Some languages ( I believe perl does, not sure ) permit bitwise arithmetic on strings. Giving you a much greater effective range. ( (strlen * 8bit chars ) combinations )
However, I wouldn't use a single value for superimposition of more than one /type/ of data. The basic r/w/x triplet of 3-bit ints would probably be the upper "practical" limit, not for space efficiency reasons, but for practical development reasons.
( Php uses this system to control its error-messages, and I have already found that its a bit over-the-top when you have to define values where php's constants are not resident and you have to generate the integer by hand, and to be honest, if chmod didn't support the 'ugo+rwx' style syntax I'd never want to use it because i can never remember the magic numbers )
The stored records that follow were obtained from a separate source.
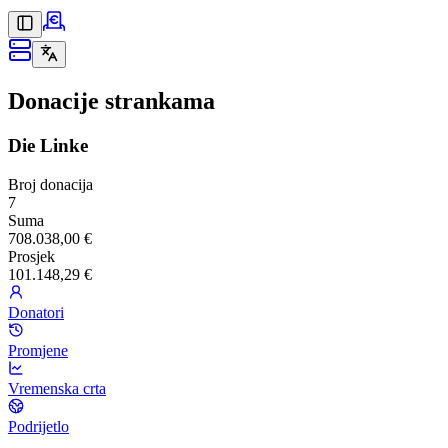
Donacije strankama
Die Linke
Broj donacija
7
Suma
708.038,00 €
Prosjek
101.148,29 €
Donatori
Promjene
Vremenska crta
Podrijetlo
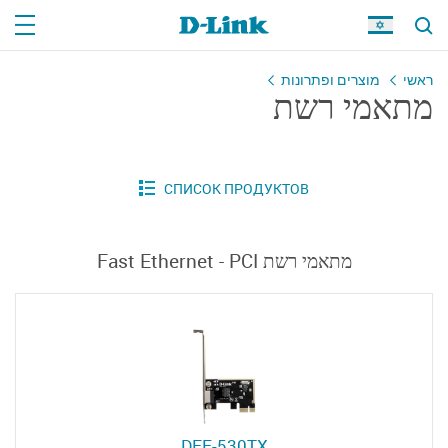
ראשי
מוצרים ופתרונות
מתאמי רשת
מתאמי רשת Fast Ethernet - PCI
DFE-530TX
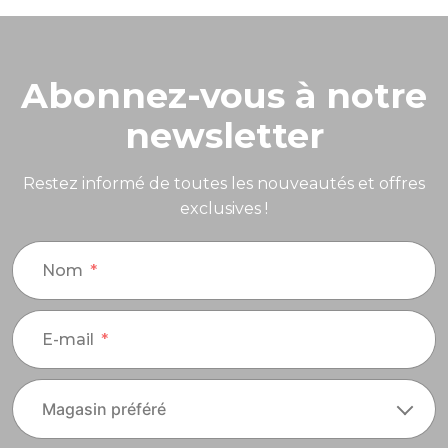
Abonnez-vous à notre
newsletter
Restez informé de toutes les nouveautés et offres
exclusives !
Nom
E-mail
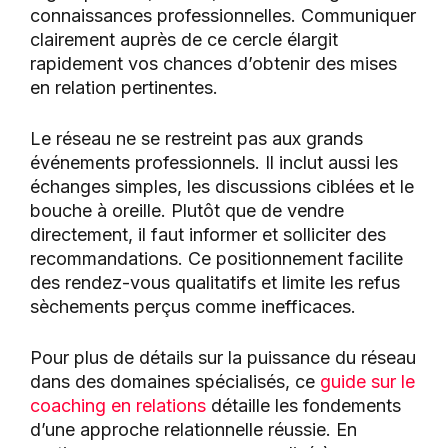
connaissances professionnelles. Communiquer
clairement auprès de ce cercle élargit
rapidement vos chances d’obtenir des mises
en relation pertinentes.
Le réseau ne se restreint pas aux grands
événements professionnels. Il inclut aussi les
échanges simples, les discussions ciblées et le
bouche à oreille. Plutôt que de vendre
directement, il faut informer et solliciter des
recommandations. Ce positionnement facilite
des rendez-vous qualitatifs et limite les refus
sèchements perçus comme inefficaces.
Pour plus de détails sur la puissance du réseau
dans des domaines spécialisés, ce
guide sur le
coaching en relations
détaille les fondements
d’une approche relationnelle réussie. En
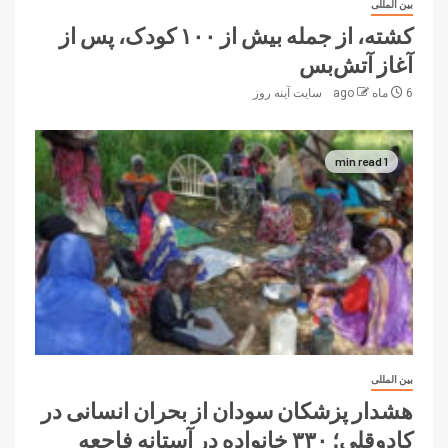
بین المللی
کشته، از جمله بیش از ۱۰۰ کودک، پس از
آغاز آتش‌بس
6 ماه ago
سایت آینه‌ روز
1 min read
بین المللی
هشدار پزشکان سودان از بحران انسانی در
کادوقلی؛ ۳۳۰ خانواده در آستانه فاجعه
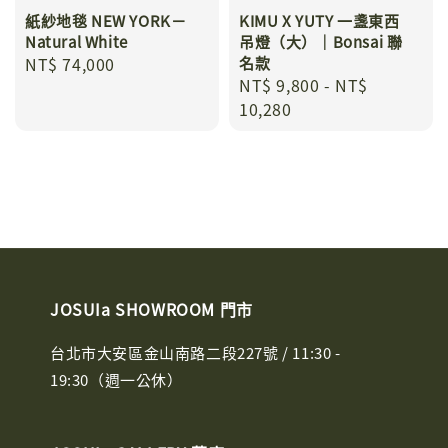
紙紗地毯 NEW YORK－
KIMU X YUTY 一盞東西
Natural White
吊燈（大）｜Bonsai 聯
Regular
NT$ 74,000
名款
Regular
NT$ 9,800
-
NT$
price
price
10,280
JOSUIa SHOWROOM 門市
台北市大安區金山南路二段227號 / 11:30 -
19:30（週一公休）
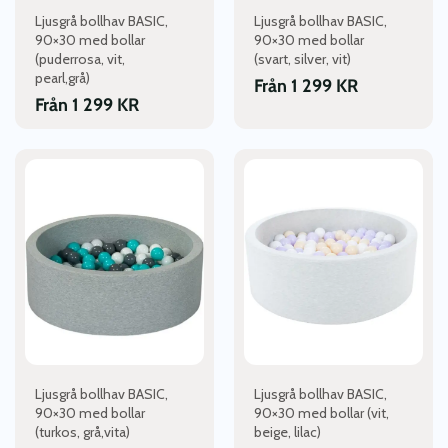
väljas
väljas
Ljusgrå bollhav BASIC,
Ljusgrå bollhav BASIC,
på
på
90×30 med bollar
90×30 med bollar
produktsidan
produktsidan
(puderrosa, vit,
(svart, silver, vit)
pearl,grå)
Från
1 299
KR
Från
1 299
KR
Den
Den
här
här
produkten
produkten
har
har
flera
flera
varianter.
varianter.
De
De
olika
olika
alternativen
alternativen
kan
kan
väljas
väljas
Ljusgrå bollhav BASIC,
Ljusgrå bollhav BASIC,
på
på
90×30 med bollar
90×30 med bollar (vit,
produktsidan
produktsidan
(turkos, grå,vita)
beige, lilac)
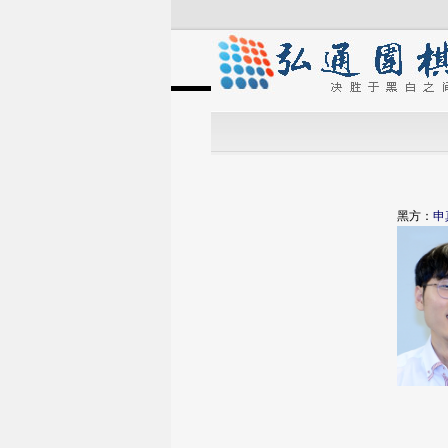
黑方：
申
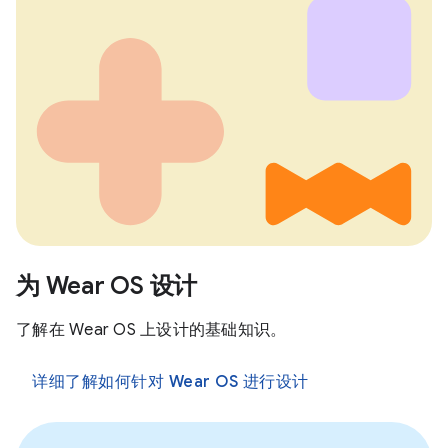
为 Wear OS 设计
了解在 Wear OS 上设计的基础知识。
详细了解如何针对 Wear OS 进行设计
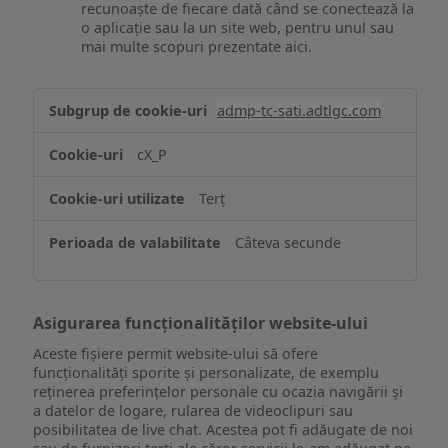
recunoaște de fiecare dată când se conectează la
o aplicație sau la un site web, pentru unul sau
mai multe scopuri prezentate aici.
Stocarea
admp-tc-sati.adtlgc.com
și/sau
accesarea
cX_P
informațiilor
de
Terț
pe
un
Câteva secunde
dispozitiv
Asigurarea funcționalităților website-ului
Aceste fișiere permit website-ului să ofere
funcționalități sporite și personalizate, de exemplu
reţinerea preferinţelor personale cu ocazia navigării și
a datelor de logare, rularea de videoclipuri sau
posibilitatea de live chat. Acestea pot fi adăugate de noi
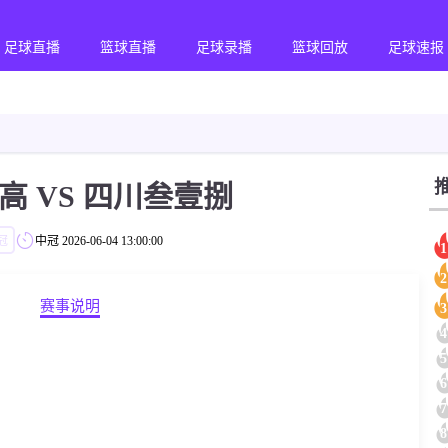
足球直播
篮球直播
足球录播
篮球回放
足球速报
高 VS 四川叁壹捌
冠
中冠
2026-06-04 13:00:00
1
2
赛事说明
3
4
5
6
7
8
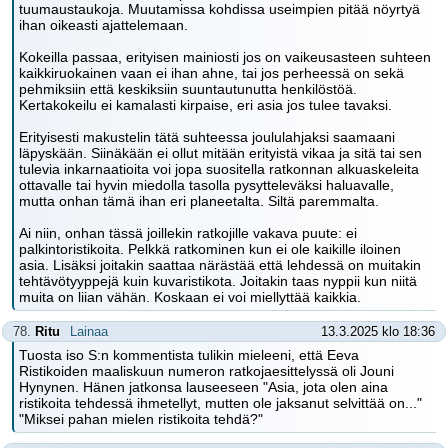
tuumaustaukoja. Muutamissa kohdissa useimpien pitää nöyrtyä
ihan oikeasti ajattelemaan.
Kokeilla passaa, erityisen mainiosti jos on vaikeusasteen suhteen
kaikkiruokainen vaan ei ihan ahne, tai jos perheessä on sekä
pehmiksiin että keskiksiin suuntautunutta henkilöstöä.
Kertakokeilu ei kamalasti kirpaise, eri asia jos tulee tavaksi.
Erityisesti makustelin tätä suhteessa joululahjaksi saamaani
läpyskään. Siinäkään ei ollut mitään erityistä vikaa ja sitä tai sen
tulevia inkarnaatioita voi jopa suositella ratkonnan alkuaskeleita
ottavalle tai hyvin miedolla tasolla pysytteleväksi haluavalle,
mutta onhan tämä ihan eri planeetalta. Siltä paremmalta.
Ai niin, onhan tässä joillekin ratkojille vakava puute: ei
palkintoristikoita. Pelkkä ratkominen kun ei ole kaikille iloinen
asia. Lisäksi joitakin saattaa närästää että lehdessä on muitakin
tehtävötyyppejä kuin kuvaristikota. Joitakin taas nyppii kun niitä
muita on liian vähän. Koskaan ei voi miellyttää kaikkia.
78.
Ritu
Lainaa
13.3.2025 klo 18:36
Tuosta iso S:n kommentista tulikin mieleeni, että Eeva
Ristikoiden maaliskuun numeron ratkojaesittelyssä oli Jouni
Hynynen. Hänen jatkonsa lauseeseen "Asia, jota olen aina
ristikoita tehdessä ihmetellyt, mutten ole jaksanut selvittää on..."
"Miksei pahan mielen ristikoita tehdä?"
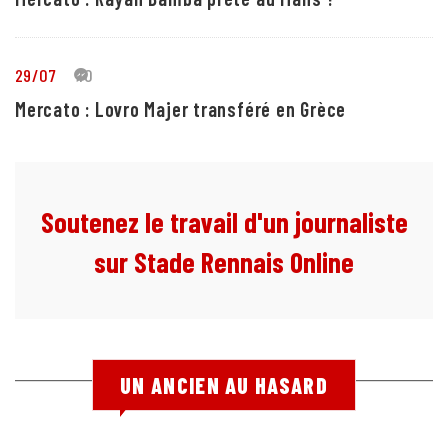
29/07
10
Mercato : Lovro Majer transféré en Grèce
Soutenez le travail d'un journaliste
sur Stade Rennais Online
UN ANCIEN AU HASARD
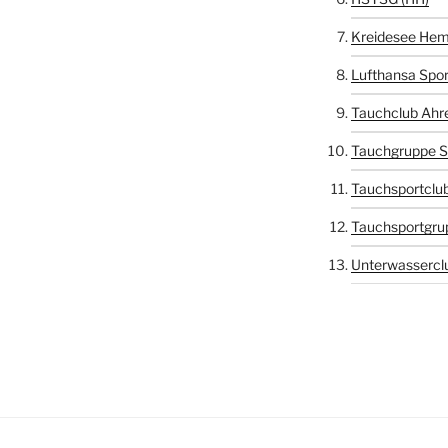
Kreidesee Hem
Lufthansa Spor
Tauchclub Ahr
Tauchgruppe S
Tauchsportclub
Tauchsportgru
Unterwasserclu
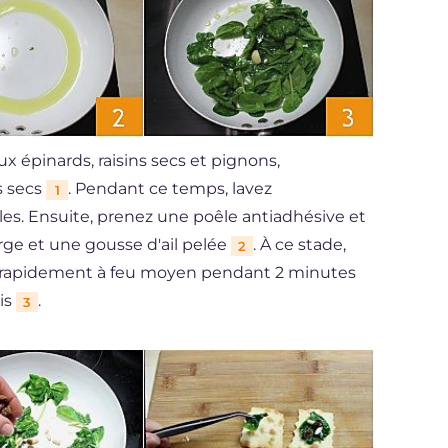
ux épinards, raisins secs et pignons,
s secs
. Pendant ce temps, lavez
1
es. Ensuite, prenez une poêle antiadhésive et
ierge et une gousse d'ail pelée
. À ce stade,
2
ter rapidement à feu moyen pendant 2 minutes
ris
.
3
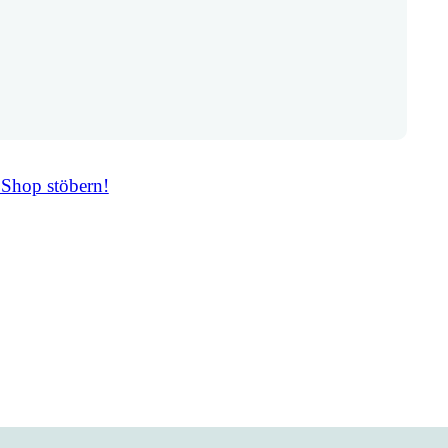
 Shop stöbern!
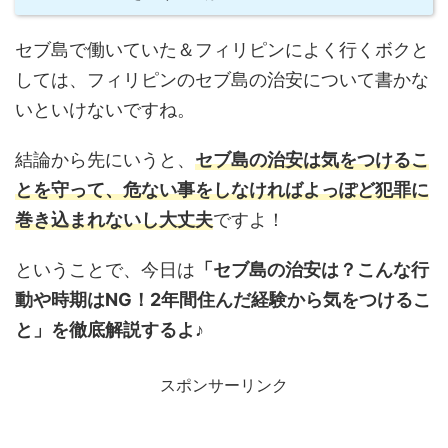
セブ島で働いていた＆フィリピンによく行くボクと
しては、フィリピンのセブ島の治安について書かな
いといけないですね。
結論から先にいうと、
セブ島の治安は気をつけるこ
とを守って、危ない事をしなければよっぽど犯罪に
巻き込まれないし大丈夫
ですよ！
ということで、今日は
「セブ島の治安は？こんな行
動や時期はNG！2年間住んだ経験から気をつけるこ
と」を徹底解説するよ♪
スポンサーリンク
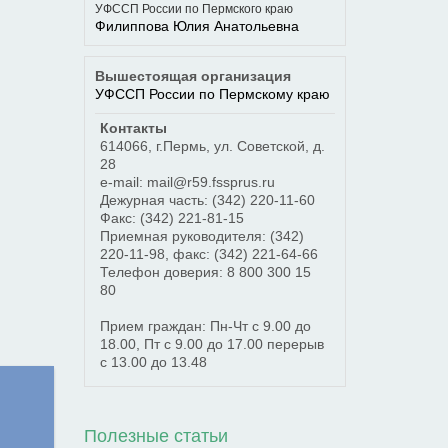
УФССП России по Пермского краю
Филиппова Юлия Анатольевна
Вышестоящая организация
УФССП России по Пермскому краю
Контакты
614066
,
г.Пермь
,
ул. Советской, д.
28
e-mail: mail@r59.fssprus.ru
Дежурная часть:
(342) 220-11-60
Факс:
(342) 221-81-15
Приемная руководителя:
(342)
220-11-98
, факс:
(342) 221-64-66
Телефон доверия:
8 800 300 15
80
Прием граждан: Пн-Чт с 9.00 до
18.00, Пт с 9.00 до 17.00 перерыв
с 13.00 до 13.48
Полезные статьи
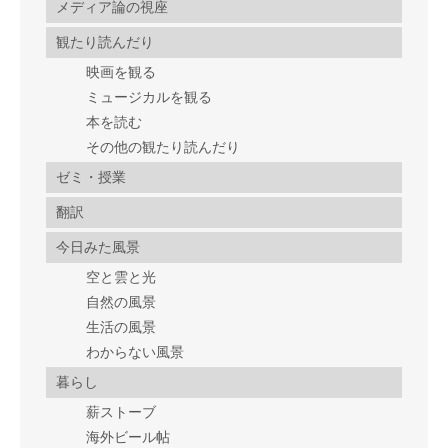
メディア論の視座
観たり読んだり
映画を観る
ミュージカルを観る
本を読む
その他の観たり読んだり
ゼミ・授業
翻訳
今日みた風景
空と雲と光
自然の風景
生活の風景
わからない風景
暮らし
薪ストーブ
海外ビール帖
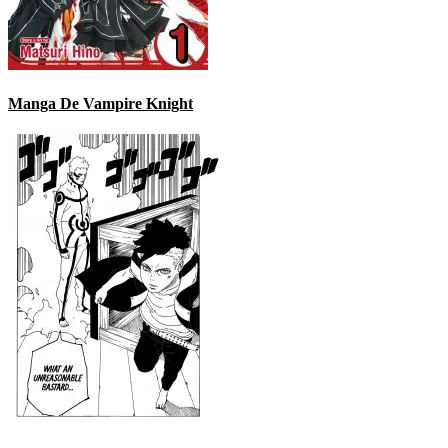
Manga De Vampire Knight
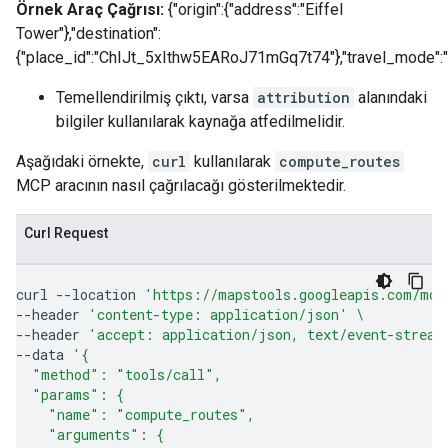
Örnek Araç Çağrısı:
{"origin":{"address":"Eiffel
Tower"},"destination":
{"place_id":"ChIJt_5xIthw5EARoJ71mGq7t74"},"travel_mode":
Temellendirilmiş çıktı, varsa
attribution
alanındaki
bilgiler kullanılarak kaynağa atfedilmelidir.
Aşağıdaki örnekte,
curl
kullanılarak
compute_routes
MCP aracının nasıl çağrılacağı gösterilmektedir.
Curl Request
curl
--location
'https://mapstools.googleapis.com/mcp
--header
'content-type: application/json'
\
--header
'accept: application/json, text/event-stream
--data
'{
  "method": "tools/call",
  "params": {
    "name": "compute_routes",
    "arguments": {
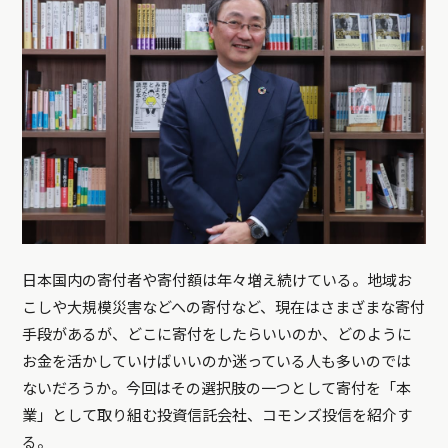
日本国内の寄付者や寄付額は年々増え続けている。地域お
こしや大規模災害などへの寄付など、現在はさまざまな寄付
手段があるが、どこに寄付をしたらいいのか、どのように
お金を活かしていけばいいのか迷っている人も多いのでは
ないだろうか。今回はその選択肢の一つとして寄付を「本
業」として取り組む投資信託会社、コモンズ投信を紹介す
る。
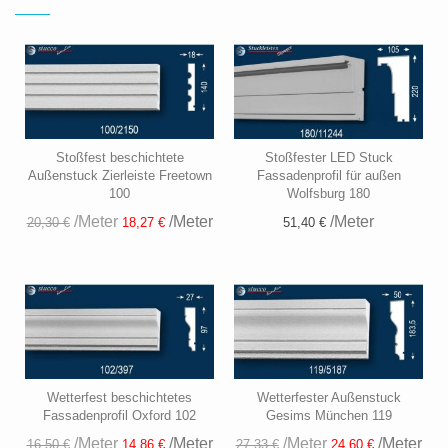
Stoßfest beschichtete
Stoßfester LED Stuck
Außenstuck Zierleiste Freetown
Fassadenprofil für außen
100
Wolfsburg 180
/Meter
/Meter
/Meter
51,40 €
20,30 €
18,27 €
Wetterfest beschichtetes
Wetterfester Außenstuck
Fassadenprofil Oxford 102
Gesims München 119
/Meter
/Meter
/Meter
/Meter
16,50 €
14,86 €
27,33 €
24,60 €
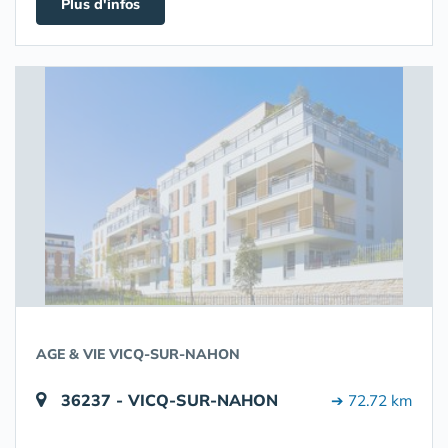
Plus d'infos
AGE & VIE VICQ-SUR-NAHON
36237 - VICQ-SUR-NAHON
➔ 72.72 km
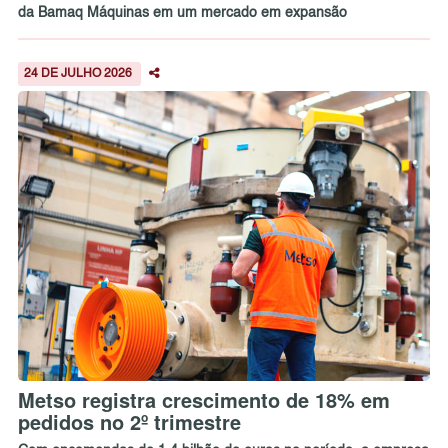
da Bamaq Máquinas em um mercado em expansão
24 DE JULHO 2026
Metso registra crescimento de 18% em
pedidos no 2º trimestre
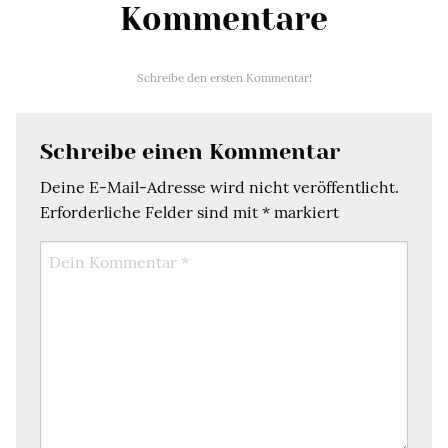
Kommentare
Schreibe den ersten Kommentar!
Schreibe einen Kommentar
Deine E-Mail-Adresse wird nicht veröffentlicht.
Erforderliche Felder sind mit
*
markiert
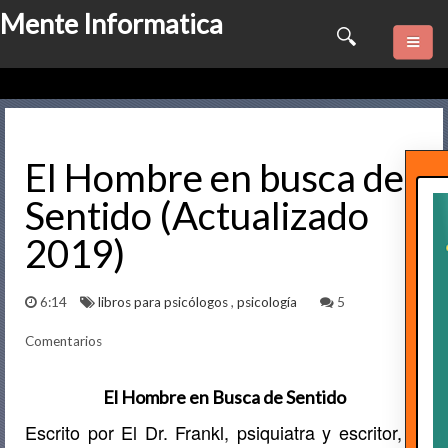
Mente Informatica
Quienes somos
Psicologia
El Hombre en busca de
Sentido (Actualizado
Consulta Online
2019)
Software
6:14
libros para psicólogos
,
psicología
5
Marketing
Comentarios
Series
El Hombre en Busca de Sentido
Contactame
Escrito por El Dr. Frankl, psiquiatra y escritor, el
The instant you have to crack open a constants table to debug code you know you've gone too far.
Old thread, but it's worth mentioning that there are cases requiring bloated bit masks, e.g., molecular fingerprints, which are often generated as 1024-bit arrays which we have packed in 32 bigint fields (SQL Server not supporting UInt32). Bit wise operations work fine - until your table starts to grow and you realize the sluggishness of separate function calls. The binary data type would work, were it not for T-SQL's ban on bitwise operators having two binary operands.
For example .NET uses array of integers as an internal storage for their BitArray class.
Practically there's no other way around.
That being said, in SQL you will need more than one column (or use the BLOBS) to store all the states.
You tagged this question SQL, so I think you need to consult with the documentation for your database to find the size of an integer. Then subtract one bit for the sign, just to be safe.
Edit: Your comment says you're using MySQL. The documentation for MySQL 5.0 Numeric Types states that the maximum size of a NUMERIC is 64 or 65 digits. That's 212 bits for 64 digits.
Remember that your language of choice has to be able to work with those digits, so you may be limited to a 64-bit integer anyway.